Exercise materials —
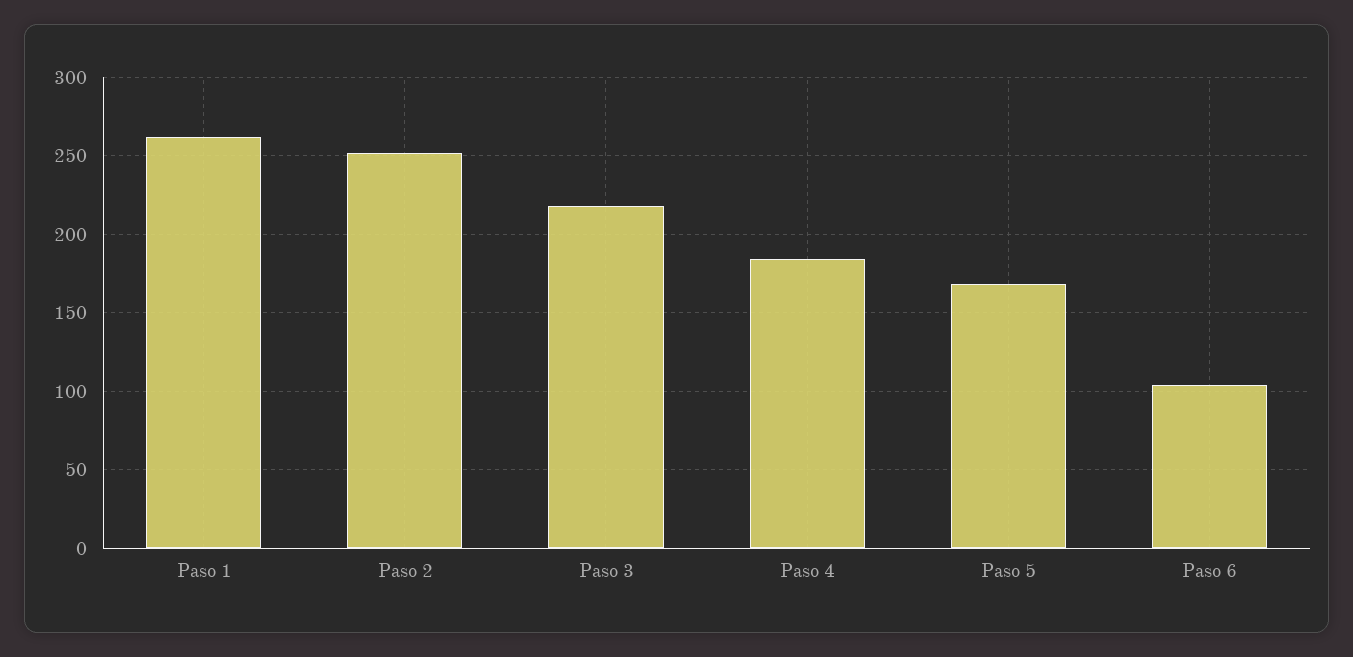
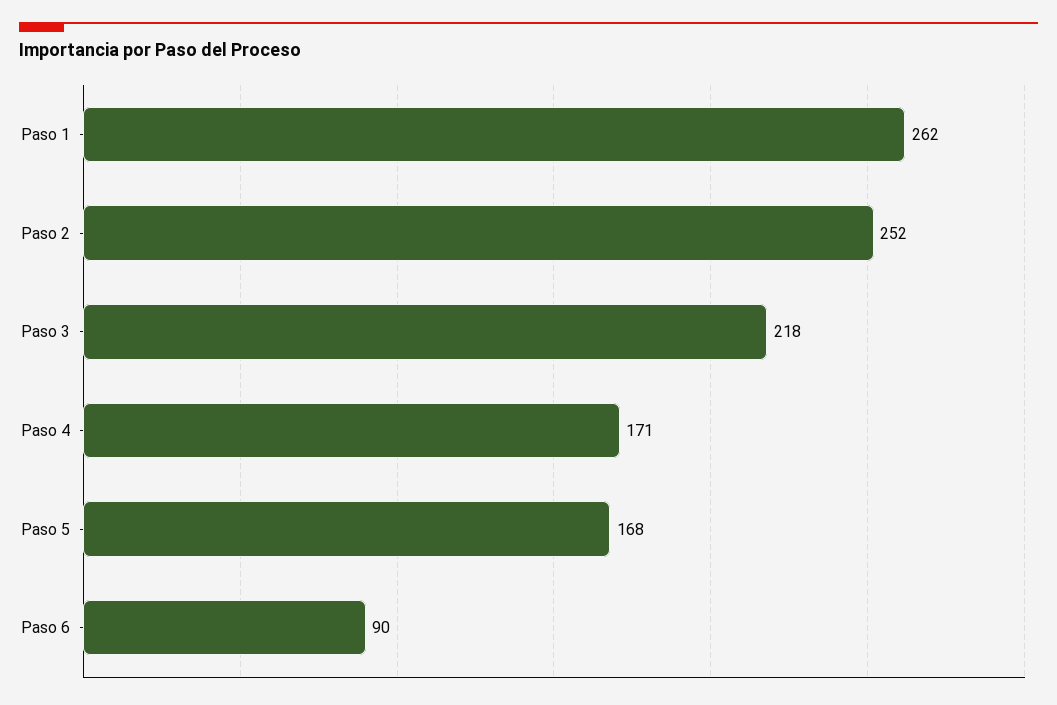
  {
    "Paso 1": 262,
    "Paso 2": 252,
    "Paso 3": 218,
-   "Paso 4": 185,
+   "Paso 4": 171,
    "Paso 5": 168,
-   "Paso 6": 105
+   "Paso 6": 90
  }

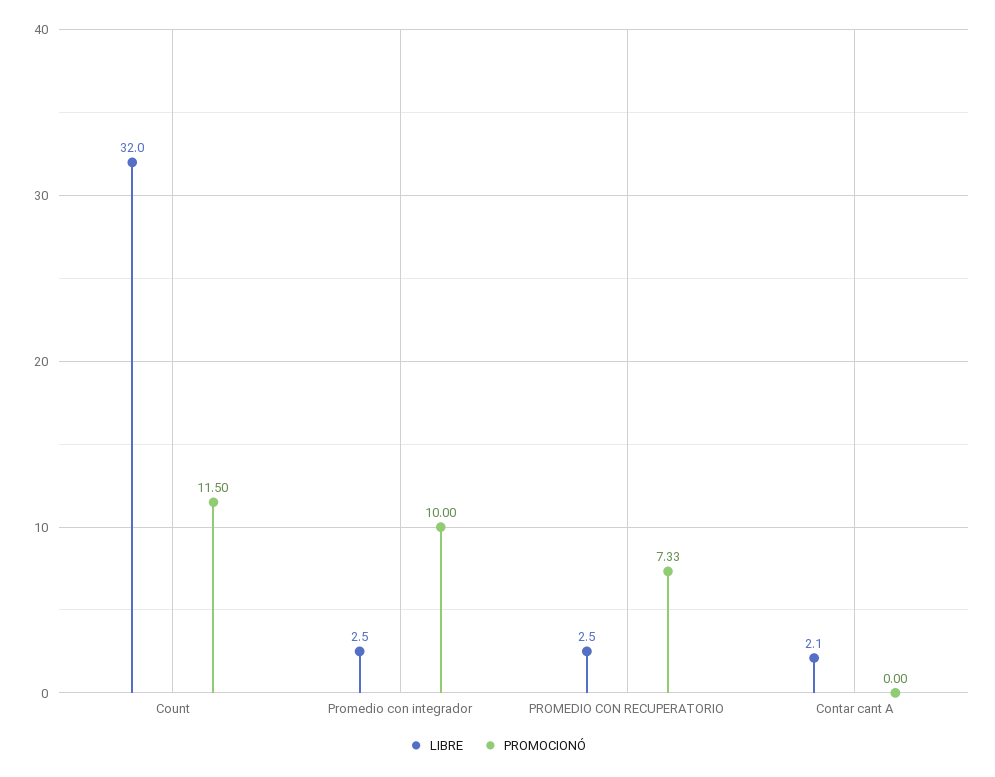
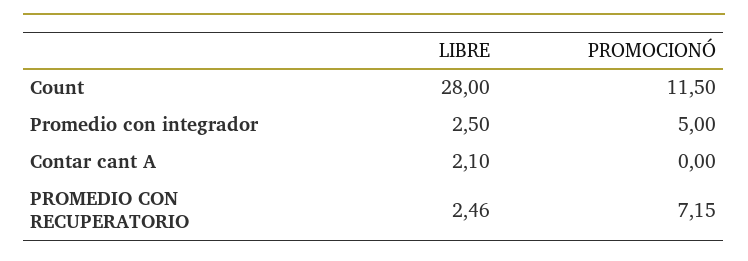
  {
    "LIBRE": {
-     "Count": 32,
+     "Count": 28,
      "Promedio con integrador": 2.5,
-     "PROMEDIO CON RECUPERATORIO": 2.5,
+     "PROMEDIO CON RECUPERATORIO": 2.46,
      "Contar cant A": 2.1
    },
    "PROMOCIONÓ": {
      "Count": 11.5,
-     "Promedio con integrador": 10,
+     "Promedio con integrador": 5,
-     "PROMEDIO CON RECUPERATORIO": 7.33,
+     "PROMEDIO CON RECUPERATORIO": 7.15,
      "Contar cant A": 0
    }
  }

Task item —
Only the pictures are to be left out, and all of the data must otherwise be transcribed exactly.

Result of the task —
  {
    "Paso 1": 262,
    "Paso 2": 252,
    "Paso 3": 218,
-   "Paso 4": 185,
+   "Paso 4": 171,
    "Paso 5": 168,
-   "Paso 6": 105
+   "Paso 6": 90
  }

  {
    "LIBRE": {
-     "Count": 32,
+     "Count": 28,
      "Promedio con integrador": 2.5,
-     "PROMEDIO CON RECUPERATORIO": 2.5,
+     "PROMEDIO CON RECUPERATORIO": 2.46,
      "Contar cant A": 2.1
    },
    "PROMOCIONÓ": {
      "Count": 11.5,
-     "Promedio con integrador": 10,
+     "Promedio con integrador": 5,
-     "PROMEDIO CON RECUPERATORIO": 7.33,
+     "PROMEDIO CON RECUPERATORIO": 7.15,
      "Contar cant A": 0
    }
  }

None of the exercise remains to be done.